Hoy después de la aprobación del presupuesto de educación, de las reformas políticas y de la desocupación de las universidades y colegios tomados, es obvio el fracaso del movimiento de estudiantes y profesores anarco leninistas en lo que correspondía al desafío a la supremacía institucional y con ello se mantiene el statu quo, salvo en lo del nuevo equilibrio de aprobación entre derechas y Concertación. Más allá de demostrar la falsedad que se le haría ingobernable el país a la derecha, el presidente demostró que puede recibir castigo y que no lo botarán por esa vía. En lenguaje boxeril, al no caer el actual campeón (el presidente) el round se declara empate y como el anterior (2010) lo había ganado S.P. por puntos (mineros y terremoto mediante), lo que importa ahora son los resultados de los dos rounds que quedan: las municipales (2012) y las presidenciales y parlamentarias (2013).
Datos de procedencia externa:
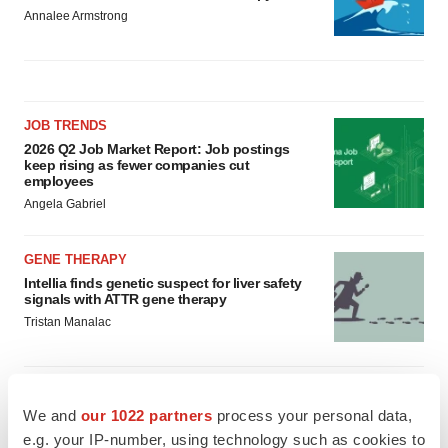
Annalee Armstrong
JOB TRENDS
2026 Q2 Job Market Report: Job postings
keep rising as fewer companies cut
employees
Angela Gabriel
GENE THERAPY
Intellia finds genetic suspect for liver safety
signals with ATTR gene therapy
Tristan Manalac
We and
our 1022 partners
process your personal data,
e.g. your IP-number, using technology such as cookies to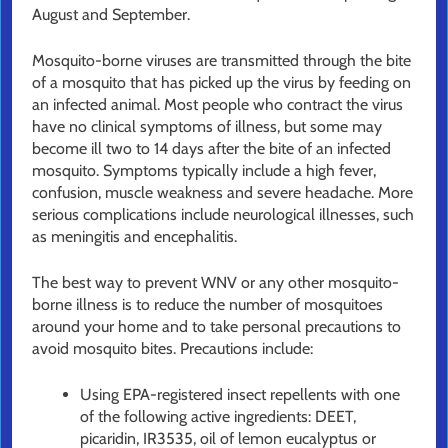
August and September.
Mosquito-borne viruses are transmitted through the bite
of a mosquito that has picked up the virus by feeding on
an infected animal. Most people who contract the virus
have no clinical symptoms of illness, but some may
become ill two to 14 days after the bite of an infected
mosquito. Symptoms typically include a high fever,
confusion, muscle weakness and severe headache. More
serious complications include neurological illnesses, such
as meningitis and encephalitis.
The best way to prevent WNV or any other mosquito-
borne illness is to reduce the number of mosquitoes
around your home and to take personal precautions to
avoid mosquito bites. Precautions include:
Using EPA-registered insect repellents with one
of the following active ingredients: DEET,
picaridin, IR3535, oil of lemon eucalyptus or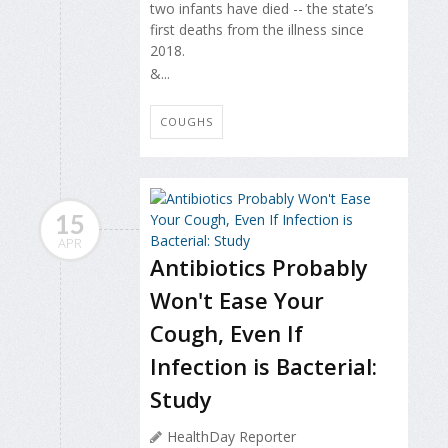
two infants have died -- the state’s
first deaths from the illness since
2018.
&...
COUGHS
15
APR
Antibiotics Probably
Won't Ease Your
Cough, Even If
Infection is Bacterial:
Study
HealthDay Reporter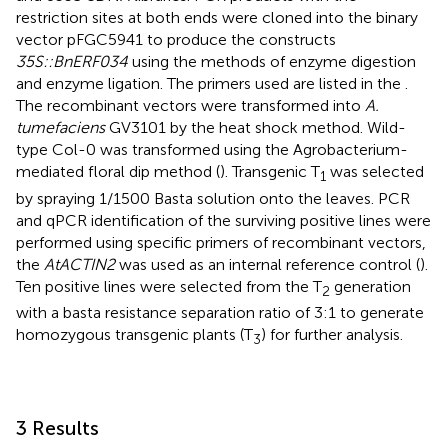
restriction sites at both ends were cloned into the binary
vector pFGC5941 to produce the constructs
35S::BnERF034
using the methods of enzyme digestion
and enzyme ligation. The primers used are listed in the
.
The recombinant vectors were transformed into
A.
tumefaciens
GV3101 by the heat shock method. Wild-
type Col-0 was transformed using the Agrobacterium-
mediated floral dip method (
). Transgenic T
was selected
1
by spraying 1/1500 Basta solution onto the leaves. PCR
and qPCR identification of the surviving positive lines were
performed using specific primers of recombinant vectors,
the
AtACTIN2
was used as an internal reference control (
).
Ten positive lines were selected from the T
generation
2
with a basta resistance separation ratio of 3:1 to generate
homozygous transgenic plants (T
) for further analysis.
3
3 Results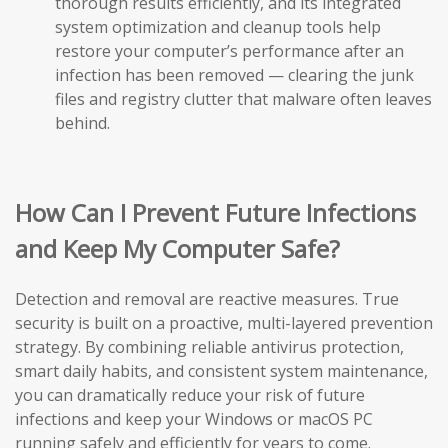
thorough results efficiently, and its integrated
system optimization and cleanup tools help
restore your computer’s performance after an
infection has been removed — clearing the junk
files and registry clutter that malware often leaves
behind.
How Can I Prevent Future Infections
and Keep My Computer Safe?
Detection and removal are reactive measures. True
security is built on a proactive, multi-layered prevention
strategy. By combining reliable antivirus protection,
smart daily habits, and consistent system maintenance,
you can dramatically reduce your risk of future
infections and keep your Windows or macOS PC
running safely and efficiently for years to come.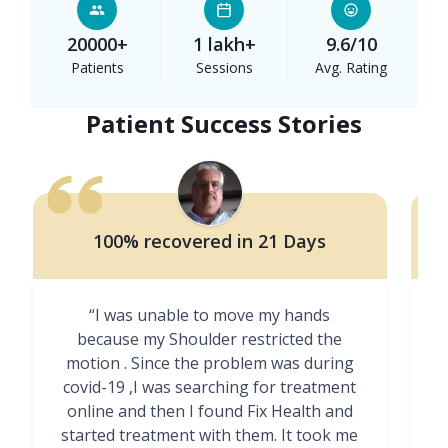
20000+
1 lakh+
9.6/10
Patients
Sessions
Avg. Rating
Patient Success Stories
100% recovered in 21 Days
“I was unable to move my hands
"
because my Shoulder restricted the
motion . Since the problem was during
covid-19 ,I was searching for treatment
online and then I found Fix Health and
m
started treatment with them. It took me
g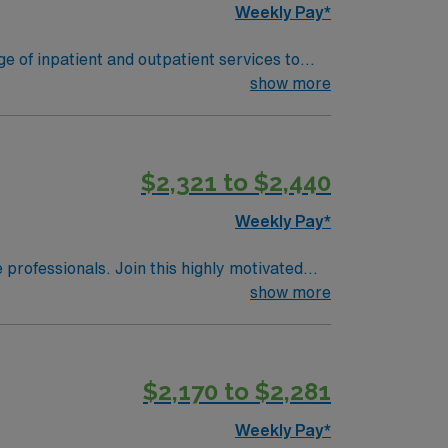
Weekly Pay*
ge of inpatient and outpatient services to
show more
$2,321 to $2,440
Weekly Pay*
e professionals. Join this highly motivated
vers care to patients utilizing the nursing
show more
r health team members. Effectively interacts
rofessional nursing. Provides high quality
odynamic monitoring.
$2,170 to $2,281
Weekly Pay*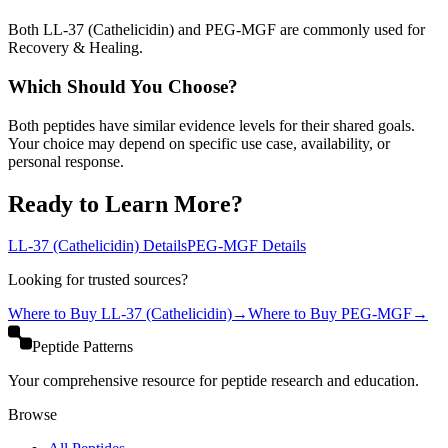
Both LL-37 (Cathelicidin) and PEG-MGF are commonly used for
Recovery & Healing.
Which Should You Choose?
Both peptides have similar evidence levels for their shared goals.
Your choice may depend on specific use case, availability, or
personal response.
Ready to Learn More?
LL-37 (Cathelicidin)
Details
PEG-MGF
Details
Looking for trusted sources?
Where to Buy
LL-37 (Cathelicidin)
→
Where to Buy
PEG-MGF
→
Peptide Patterns
Your comprehensive resource for peptide research and education.
Browse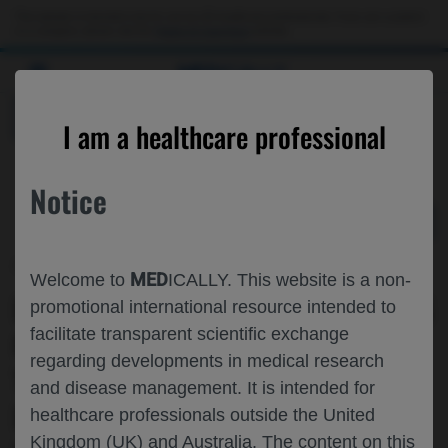
Choose PDF file to open
This website is intended only for use by US healthcare professionals. If you are a patient
or a caregiver, please visit the
Patient & Caregivers
website.
MED
ICALLY
BACK
I am a healthcare professional
Notice
Apr 27
/
Roche and Genentech
MED
Welcome to
ICALLY. This website is a non-
LOW DISEASE ACTIVITY OVER 4 YEARS
promotional international resource intended to
facilitate transparent scientific exchange
OF OCRELIZUMAB▼ THERAPY IN
regarding developments in medical research
TREATMENT-NAIVE PATIENTS WITH
and disease management. It is intended for
EARLY-STAGE RELAPSING-REMITTING
healthcare professionals outside the United
Kingdom (UK) and Australia. The content on this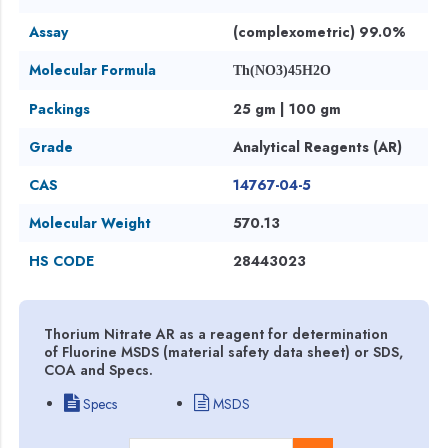
Assay
(complexometric) 99.0%
Molecular Formula
Th(NO3)45H2O
Packings
25 gm | 100 gm
Grade
Analytical Reagents (AR)
CAS
14767-04-5
Molecular Weight
570.13
HS CODE
28443023
Thorium Nitrate AR as a reagent for determination
of Fluorine MSDS (material safety data sheet) or SDS,
COA and Specs.
Specs
MSDS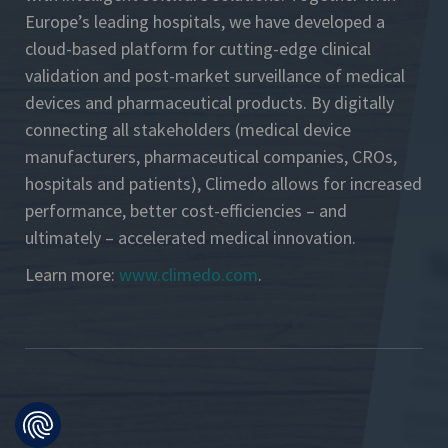
Europe’s leading hospitals, we have developed a
cloud-based platform for cutting-edge clinical
validation and post-market surveillance of medical
devices and pharmaceutical products. By digitally
connecting all stakeholders (medical device
manufacturers, pharmaceutical companies, CROs,
hospitals and patients), Climedo allows for increased
performance, better cost-efficiencies – and
ultimately – accelerated medical innovation.
Learn more:
www.climedo.com
.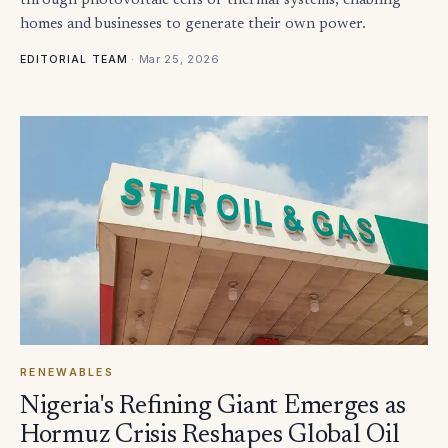
through photovoltaic cells or thermal systems, enabling
homes and businesses to generate their own power.
·
Mar 25, 2026
EDITORIAL TEAM
RENEWABLES
Nigeria's Refining Giant Emerges as
Hormuz Crisis Reshapes Global Oil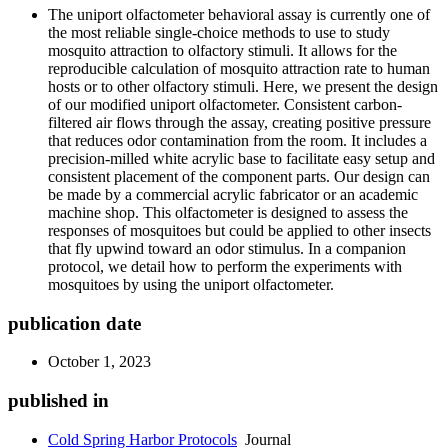
The uniport olfactometer behavioral assay is currently one of
the most reliable single-choice methods to use to study
mosquito attraction to olfactory stimuli. It allows for the
reproducible calculation of mosquito attraction rate to human
hosts or to other olfactory stimuli. Here, we present the design
of our modified uniport olfactometer. Consistent carbon-
filtered air flows through the assay, creating positive pressure
that reduces odor contamination from the room. It includes a
precision-milled white acrylic base to facilitate easy setup and
consistent placement of the component parts. Our design can
be made by a commercial acrylic fabricator or an academic
machine shop. This olfactometer is designed to assess the
responses of mosquitoes but could be applied to other insects
that fly upwind toward an odor stimulus. In a companion
protocol, we detail how to perform the experiments with
mosquitoes by using the uniport olfactometer.
publication date
October 1, 2023
published in
Cold Spring Harbor Protocols
Journal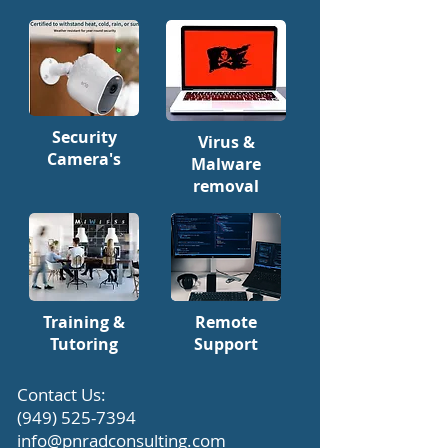
Security
Virus &
Camera's
Malware
removal
Training &
Remote
Tutoring
Support
​Contact Us:
(949) 525-7394
info@pnradconsulting.com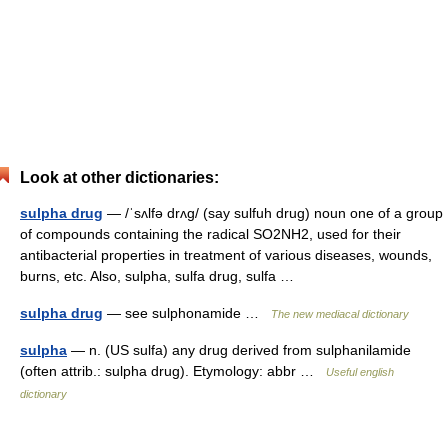
Look at other dictionaries:
sulpha drug
— /ˈsʌlfə drʌg/ (say sulfuh drug) noun one of a group
of compounds containing the radical SO2NH2, used for their
antibacterial properties in treatment of various diseases, wounds,
burns, etc. Also, sulpha, sulfa drug, sulfa …
sulpha drug
— see sulphonamide …
The new mediacal dictionary
sulpha
— n. (US sulfa) any drug derived from sulphanilamide
(often attrib.: sulpha drug). Etymology: abbr …
Useful english
dictionary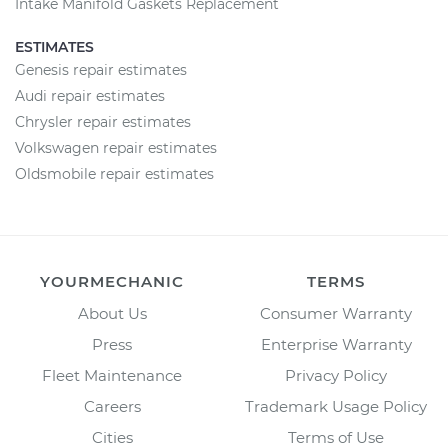
Intake Manifold Gaskets Replacement
ESTIMATES
Genesis repair estimates
Audi repair estimates
Chrysler repair estimates
Volkswagen repair estimates
Oldsmobile repair estimates
YOURMECHANIC
TERMS
About Us
Consumer Warranty
Press
Enterprise Warranty
Fleet Maintenance
Privacy Policy
Careers
Trademark Usage Policy
Cities
Terms of Use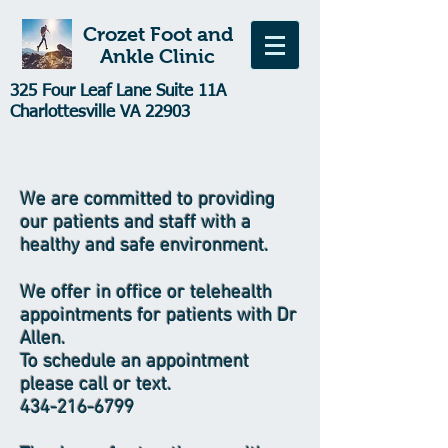
Crozet Foot and
Ankle Clinic
325 Four Leaf Lane Suite 11A
Charlottesville VA 22903
We are committed to providing
our patients and staff with a
healthy and safe environment.
We offer in office or telehealth
appointments for patients with Dr
Allen.
To schedule an appointment
please call or text.
434-216-6799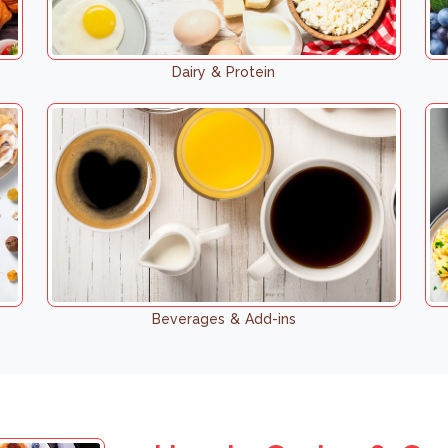
Dairy & Protein
Beverages & Add-ins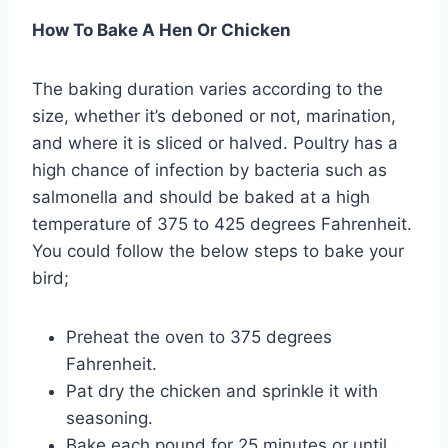
How To Bake A Hen Or Chicken
The baking duration varies according to the
size, whether it’s deboned or not, marination,
and where it is sliced or halved. Poultry has a
high chance of infection by bacteria such as
salmonella and should be baked at a high
temperature of 375 to 425 degrees Fahrenheit.
You could follow the below steps to bake your
bird;
Preheat the oven to 375 degrees
Fahrenheit.
Pat dry the chicken and sprinkle it with
seasoning.
Bake each pound for 25 minutes or until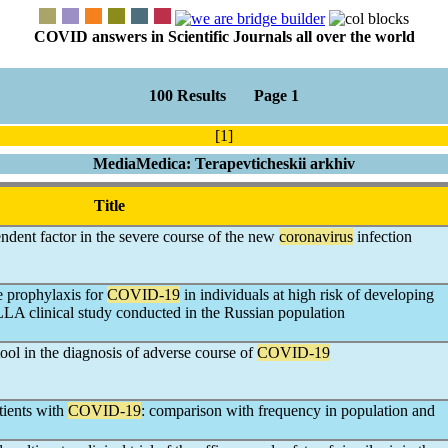
COVID answers in Scientific Journals all over the world
100 Results Page 1
[1]
MediaMedica: Terapevticheskii arkhiv
Title
endent factor in the severe course of the new
coronavirus
infection
e prophylaxis for
COVID-19
in individuals at high risk of developing
LLA clinical study conducted in the Russian population
ool in the diagnosis of adverse course of
COVID-19
ients with
COVID-19
: comparison with frequency in population and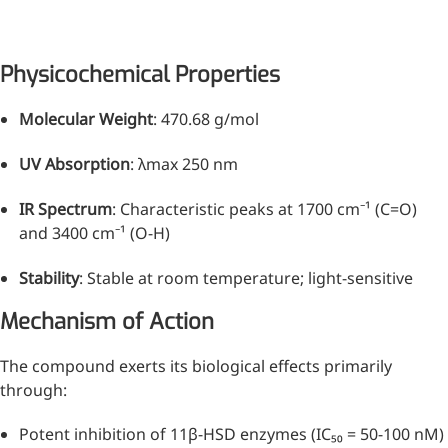
Physicochemical Properties
Molecular Weight
: 470.68 g/mol
UV Absorption
: λmax 250 nm
IR Spectrum
: Characteristic peaks at 1700 cm⁻¹ (C=O)
and 3400 cm⁻¹ (O-H)
Stability
: Stable at room temperature; light-sensitive
More>>
Mechanism of Action
Pharmaceuticals
The compound exerts its biological effects primarily
through:
Potent inhibition of 11β-HSD enzymes (IC₅₀ = 50-100 nM)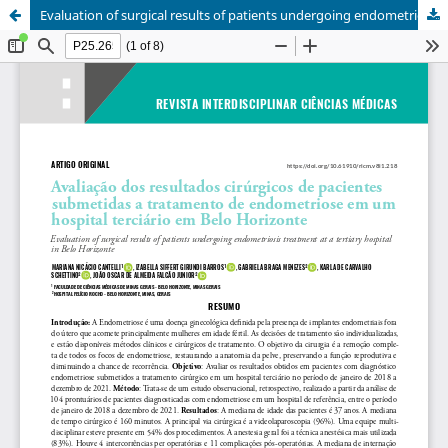
Evaluation of surgical results of patients undergoing endometriosis treatment at a tertiary hospital in Belo Horizonte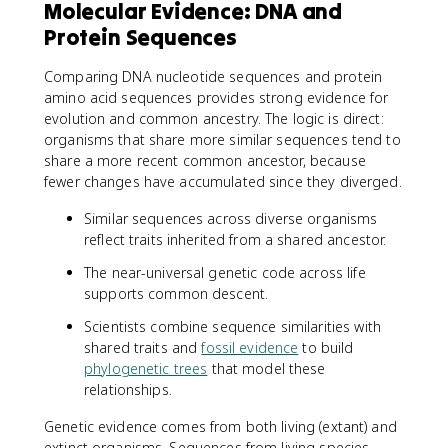
Molecular Evidence: DNA and
Protein Sequences
Comparing DNA nucleotide sequences and protein
amino acid sequences provides strong evidence for
evolution and common ancestry. The logic is direct:
organisms that share more similar sequences tend to
share a more recent common ancestor, because
fewer changes have accumulated since they diverged.
Similar sequences across diverse organisms
reflect traits inherited from a shared ancestor.
The near-universal genetic code across life
supports common descent.
Scientists combine sequence similarities with
shared traits and
fossil evidence
to build
phylogenetic trees
that model these
relationships.
Genetic evidence comes from both living (extant) and
extinct organisms. Sequences from living species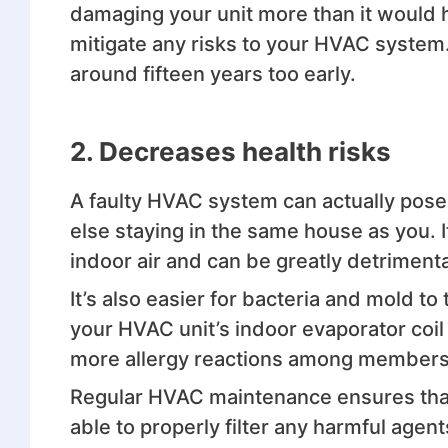
damaging your unit more than it would 
mitigate any risks to your HVAC system.
around fifteen years too early.
2. Decreases health risks
A faulty HVAC system can actually pose
else staying in the same house as you. I
indoor air and can be greatly detrimenta
It’s also easier for bacteria and mold t
your HVAC unit’s indoor evaporator coil i
more allergy reactions among members 
Regular HVAC maintenance ensures that th
able to properly filter any harmful agen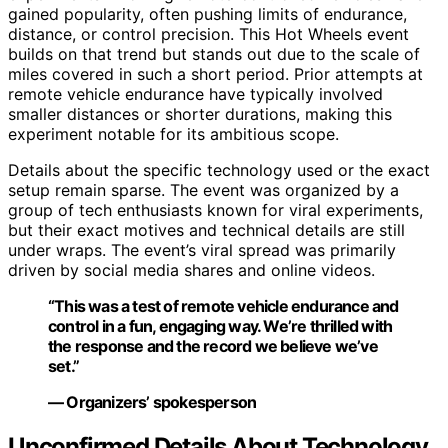
gained popularity, often pushing limits of endurance,
distance, or control precision. This Hot Wheels event
builds on that trend but stands out due to the scale of
miles covered in such a short period. Prior attempts at
remote vehicle endurance have typically involved
smaller distances or shorter durations, making this
experiment notable for its ambitious scope.
Details about the specific technology used or the exact
setup remain sparse. The event was organized by a
group of tech enthusiasts known for viral experiments,
but their exact motives and technical details are still
under wraps. The event’s viral spread was primarily
driven by social media shares and online videos.
“This was a test of remote vehicle endurance and
control in a fun, engaging way. We’re thrilled with
the response and the record we believe we’ve
set.”
— Organizers’ spokesperson
Unconfirmed Details About Technology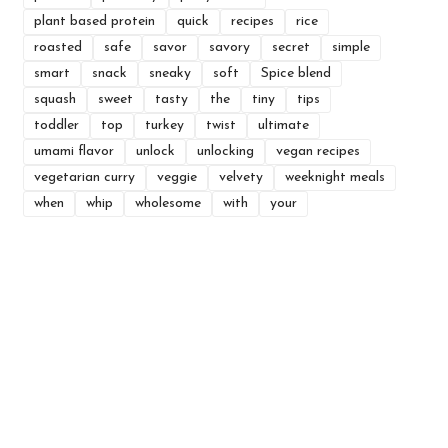
plant based protein
quick
recipes
rice
roasted
safe
savor
savory
secret
simple
smart
snack
sneaky
soft
Spice blend
squash
sweet
tasty
the
tiny
tips
toddler
top
turkey
twist
ultimate
umami flavor
unlock
unlocking
vegan recipes
vegetarian curry
veggie
velvety
weeknight meals
when
whip
wholesome
with
your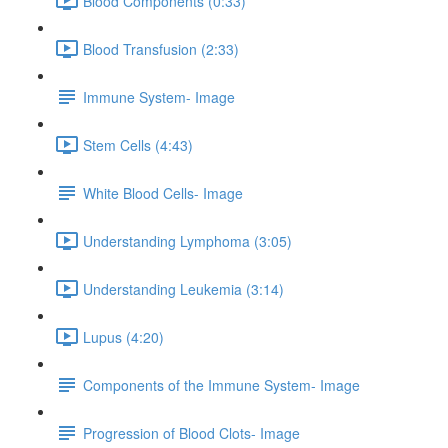
Blood Components (0:33)
Blood Transfusion (2:33)
Immune System- Image
Stem Cells (4:43)
White Blood Cells- Image
Understanding Lymphoma (3:05)
Understanding Leukemia (3:14)
Lupus (4:20)
Components of the Immune System- Image
Progression of Blood Clots- Image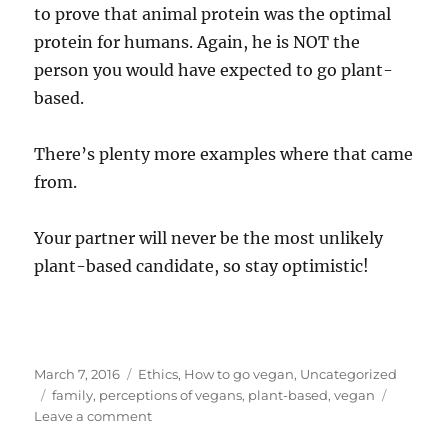
to prove that animal protein was the optimal
protein for humans. Again, he is NOT the
person you would have expected to go plant-
based.
There’s plenty more examples where that came
from.
Your partner will never be the most unlikely
plant-based candidate, so stay optimistic!
Posted
Categories
March 7, 2016
Ethics
,
How to go vegan
,
Uncategorized
on
Tags
family
,
perceptions of vegans
,
plant-based
,
vegan
on
Leave a comment
6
Si la Alianza sube en relación al 2008 en votos, concejales o alcaldes, la elección del 2013 se dará en condiciones donde el apoyo (o su ausencia) de S.P. será muy importante, tanto como la capacidad de noquear lo es para los boxeadores. Considérese primero, que la Alianza llega en las mejores condiciones a la competencia electoral 2012 desde el retorno a la democracia; con la Concertación sin acceso al financiamiento estatal y con inscripción automática y voto voluntario. Este último como es sabido, favorece a las opciones de derecha o a los recipientes de las preferencias de los más educados y afortunados, que en el caso chileno es extremadamente sesgado a favor de la derecha. Considérese que el único sector donde el presidente ha mantenido o mejorado la evaluación de su gestión en todas las encuestas, es en la política económica en el ABC1. A lo anterior debe agregarse la cada vez más notoria izquierdización de la Concertación, a consecuencia de las acciones del PC, como a la cada vez más articulada estrategia del senador Girardi y sus aliados que prefieren oponerse a Piñera y al modelo económico con lucro, que gobernar con la DC y manteniendo el statu quo.